Route information
- Maintained by New Brunswick Department of Transportation
- Length: 10.23 km (6.36 mi)
- Existed: 2001–present

Major junctions
- North end: Route 175 / Route 785 in Pennfield
- Route 1 in Pennfield
- South end: Route 776 / Blacks Harbour-Grand Manan Island Ferry in Blacks Harbour

Location
- Country: Canada
- Province: New Brunswick
- Major cities: Blacks Harbour

Highway system
- Provincial highways in New Brunswick; Former routes;
| ← Route 175 |  | → Route 177 |

= New Brunswick Route 176 =

Highway in New Brunswick, Canada

Route 176 is a 10 km-long mostly north–south secondary highway in southwest New Brunswick, Canada.

==Route description==
The route's northern terminus is at the intersection of Route 785 and Route 1 (exit 60) in Pennfield Corner. From there, the route passes the northern terminus of Route 778. Then, it runs southwest to the community of Justasons Corner. The road then continues almost due south passing Cricket Cove.

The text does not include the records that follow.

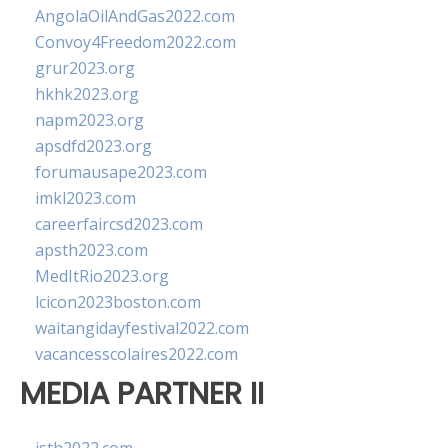
AngolaOilAndGas2022.com
Convoy4Freedom2022.com
grur2023.org
hkhk2023.org
napm2023.org
apsdfd2023.org
forumausape2023.com
imkl2023.com
careerfaircsd2023.com
apsth2023.com
MedItRio2023.org
lcicon2023boston.com
waitangidayfestival2022.com
vacancesscolaires2022.com
MEDIA PARTNER II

From there, the highway changes names to Main Street as it enters the community of Blacks Harbour. The road then becomes known as Wallace Cove Road about halfway through Blacks Cove. Route 176 continues southwest passing the southern terminus of Route 778, then heads towards the community of Wallace Cove. The highway ends at the Grand Manan ferry landing, which connects the route to Grand Manan and the town of North Head via Route 776.

==History==
Route 176 was commissioned in 2001 as a renumbering of the mainland portion of Route 776, which still exists on Grand Manan Island.